Both Trump and Putin use language primarily to communicate not facts or opinions but power: it’s not what the words mean that matters but who says them and when. This makes it impossible to negotiate with them and very difficult for journalists to cover them. In the wake of the election, many American journalists felt devastated not only because a terrible candidate had won but also because his victory seemed to be a verdict on their work. All the fact-checking in the world, all the well-documented calling-out of hypocrisy, all the effort that went into The Washington Post’s exposure of the flagrant misuse of the Trump Foundation or The New York Times’s obtaining Trump’s twenty-year-old tax return and the excellent explanatory reporting that accompanied both, could not keep Trump out of the White House. It felt like we had entered a world in which the media no longer had a job to do, or in which its relevance as a check on power had been entirely neutralized.

After the election, the media’s ability to do its job has been undermined even further. The standard model of reporting requires journalists to give the president-elect say in any news story about him. Thus we now have a series of stories in which reported facts are juxtaposed with a quoted Tweet that dismisses or contradicts the facts themselves. Even a factual narrative can no longer be aired without an immediate challenge contained within the news story itself—and without demonstrating that Trump has once again asserted his power to say what he wants, facts be damned, when he wants, convention be damned, and how he wants, logic and the English language be damned.

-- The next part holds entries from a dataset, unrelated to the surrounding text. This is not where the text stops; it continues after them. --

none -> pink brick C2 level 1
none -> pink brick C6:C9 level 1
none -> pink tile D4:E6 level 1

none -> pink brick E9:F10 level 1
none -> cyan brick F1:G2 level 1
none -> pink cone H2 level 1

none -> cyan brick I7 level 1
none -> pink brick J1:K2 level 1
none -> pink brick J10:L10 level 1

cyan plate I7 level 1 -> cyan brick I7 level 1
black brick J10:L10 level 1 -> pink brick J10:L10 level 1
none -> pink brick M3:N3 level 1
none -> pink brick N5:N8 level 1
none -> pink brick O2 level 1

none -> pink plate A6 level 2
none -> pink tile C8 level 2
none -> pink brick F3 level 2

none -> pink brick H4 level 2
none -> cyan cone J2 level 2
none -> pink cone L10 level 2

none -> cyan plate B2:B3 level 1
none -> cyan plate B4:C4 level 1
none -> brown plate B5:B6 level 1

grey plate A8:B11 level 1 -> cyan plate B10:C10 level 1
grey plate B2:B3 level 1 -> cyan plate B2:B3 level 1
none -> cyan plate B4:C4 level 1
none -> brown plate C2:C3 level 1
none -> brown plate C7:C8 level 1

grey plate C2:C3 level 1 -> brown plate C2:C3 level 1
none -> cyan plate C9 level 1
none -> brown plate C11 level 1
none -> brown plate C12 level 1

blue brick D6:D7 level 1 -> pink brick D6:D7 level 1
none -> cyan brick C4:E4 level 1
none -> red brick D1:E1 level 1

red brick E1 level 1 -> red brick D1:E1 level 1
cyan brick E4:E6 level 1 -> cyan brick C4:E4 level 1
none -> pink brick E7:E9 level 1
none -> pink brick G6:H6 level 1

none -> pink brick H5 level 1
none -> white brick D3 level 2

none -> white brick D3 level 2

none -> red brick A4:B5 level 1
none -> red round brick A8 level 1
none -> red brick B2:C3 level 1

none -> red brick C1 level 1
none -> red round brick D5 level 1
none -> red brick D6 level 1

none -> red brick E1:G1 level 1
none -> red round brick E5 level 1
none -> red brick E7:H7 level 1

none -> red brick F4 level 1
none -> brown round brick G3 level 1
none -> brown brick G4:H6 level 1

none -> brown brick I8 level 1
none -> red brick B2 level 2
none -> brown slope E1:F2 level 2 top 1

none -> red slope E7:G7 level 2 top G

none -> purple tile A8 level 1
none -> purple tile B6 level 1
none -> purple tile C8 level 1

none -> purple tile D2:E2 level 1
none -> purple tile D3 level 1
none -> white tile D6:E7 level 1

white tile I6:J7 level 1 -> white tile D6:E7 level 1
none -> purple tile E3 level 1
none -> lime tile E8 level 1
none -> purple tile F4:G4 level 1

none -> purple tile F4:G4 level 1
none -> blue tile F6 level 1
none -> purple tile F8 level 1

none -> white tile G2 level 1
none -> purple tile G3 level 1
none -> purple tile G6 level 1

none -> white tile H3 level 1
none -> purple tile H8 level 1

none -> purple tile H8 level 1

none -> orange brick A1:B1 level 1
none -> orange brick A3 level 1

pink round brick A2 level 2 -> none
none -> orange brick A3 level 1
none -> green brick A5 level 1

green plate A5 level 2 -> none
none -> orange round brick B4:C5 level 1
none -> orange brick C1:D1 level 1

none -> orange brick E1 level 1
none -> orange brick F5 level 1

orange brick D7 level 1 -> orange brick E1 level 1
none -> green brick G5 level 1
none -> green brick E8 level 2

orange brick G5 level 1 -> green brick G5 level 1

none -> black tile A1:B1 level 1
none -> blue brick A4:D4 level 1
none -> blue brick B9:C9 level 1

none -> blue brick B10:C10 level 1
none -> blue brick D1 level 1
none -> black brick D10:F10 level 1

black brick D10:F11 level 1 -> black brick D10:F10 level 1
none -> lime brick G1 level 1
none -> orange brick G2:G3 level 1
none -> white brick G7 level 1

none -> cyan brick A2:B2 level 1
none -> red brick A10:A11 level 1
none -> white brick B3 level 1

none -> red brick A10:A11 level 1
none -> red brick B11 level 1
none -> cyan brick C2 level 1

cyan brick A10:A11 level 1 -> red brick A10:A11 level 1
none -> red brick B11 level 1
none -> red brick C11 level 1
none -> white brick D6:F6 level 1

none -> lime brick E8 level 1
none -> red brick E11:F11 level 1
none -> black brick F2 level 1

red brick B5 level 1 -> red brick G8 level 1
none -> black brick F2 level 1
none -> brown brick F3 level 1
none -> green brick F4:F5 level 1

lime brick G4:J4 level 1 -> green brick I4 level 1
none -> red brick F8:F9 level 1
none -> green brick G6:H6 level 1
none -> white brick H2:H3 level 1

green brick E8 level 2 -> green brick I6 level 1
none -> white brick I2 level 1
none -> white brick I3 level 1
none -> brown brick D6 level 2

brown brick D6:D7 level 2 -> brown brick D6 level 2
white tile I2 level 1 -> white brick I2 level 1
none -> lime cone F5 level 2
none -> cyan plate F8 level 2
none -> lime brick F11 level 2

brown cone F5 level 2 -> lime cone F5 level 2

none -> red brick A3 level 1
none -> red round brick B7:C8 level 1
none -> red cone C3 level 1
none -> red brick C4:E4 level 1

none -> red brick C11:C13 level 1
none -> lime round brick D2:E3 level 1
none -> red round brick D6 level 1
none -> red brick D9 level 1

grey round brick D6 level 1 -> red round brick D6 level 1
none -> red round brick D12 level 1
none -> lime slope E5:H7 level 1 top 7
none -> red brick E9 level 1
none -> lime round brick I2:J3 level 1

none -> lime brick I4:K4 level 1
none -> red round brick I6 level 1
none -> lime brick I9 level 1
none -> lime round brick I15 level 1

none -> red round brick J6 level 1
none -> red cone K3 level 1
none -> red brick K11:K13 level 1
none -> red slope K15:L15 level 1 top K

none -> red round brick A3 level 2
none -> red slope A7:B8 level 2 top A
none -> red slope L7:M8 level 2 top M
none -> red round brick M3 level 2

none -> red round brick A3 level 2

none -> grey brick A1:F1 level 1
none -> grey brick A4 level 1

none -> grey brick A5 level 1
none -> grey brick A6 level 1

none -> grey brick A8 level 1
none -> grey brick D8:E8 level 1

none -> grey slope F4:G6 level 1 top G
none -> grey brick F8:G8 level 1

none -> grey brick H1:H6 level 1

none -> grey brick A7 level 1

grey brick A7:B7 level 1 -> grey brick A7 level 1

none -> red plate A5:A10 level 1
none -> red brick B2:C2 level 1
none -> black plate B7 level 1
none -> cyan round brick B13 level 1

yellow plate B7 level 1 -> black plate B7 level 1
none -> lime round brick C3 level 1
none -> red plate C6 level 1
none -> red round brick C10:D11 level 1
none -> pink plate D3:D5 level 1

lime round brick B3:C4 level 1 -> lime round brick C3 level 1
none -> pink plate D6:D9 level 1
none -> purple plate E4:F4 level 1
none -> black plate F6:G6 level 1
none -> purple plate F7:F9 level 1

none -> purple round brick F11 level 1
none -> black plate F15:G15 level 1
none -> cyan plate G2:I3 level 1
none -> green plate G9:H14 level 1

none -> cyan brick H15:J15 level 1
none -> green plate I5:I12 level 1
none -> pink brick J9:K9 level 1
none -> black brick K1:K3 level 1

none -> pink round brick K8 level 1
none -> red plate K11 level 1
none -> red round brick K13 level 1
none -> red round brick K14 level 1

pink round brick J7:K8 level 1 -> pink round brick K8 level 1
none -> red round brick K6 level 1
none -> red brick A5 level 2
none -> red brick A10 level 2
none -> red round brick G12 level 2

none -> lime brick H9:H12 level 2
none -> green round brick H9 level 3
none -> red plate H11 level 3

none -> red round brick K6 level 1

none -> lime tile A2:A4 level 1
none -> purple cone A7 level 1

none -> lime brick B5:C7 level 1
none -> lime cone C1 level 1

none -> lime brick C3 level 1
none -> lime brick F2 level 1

It is time to raise the stakes from fact to truth. With a president who lies in order to demonstrate power, fact-checking is indeed useless if it’s the entire story. The media have to find a way to tell the bigger story—the story about the lies rather than the story of the lies; and the story about power that the lies obscure. For mainstream media with long institutional histories, this is even harder than it sounds. The objective style in American journalism often means that nothing can be asserted unless someone in a position of authority utters it. Take Ukraine again: American newspapers have been reluctant to call a war a war because the US administration was not calling it a war. Words like “military adventurism” and “insurgency” had to stand in for the truth. But unless we are willing to live in a world that is not only post-fact but also post-truth, journalists will have to stand up to the soon-to-be president by exposing not only his lies but also other people’s truths.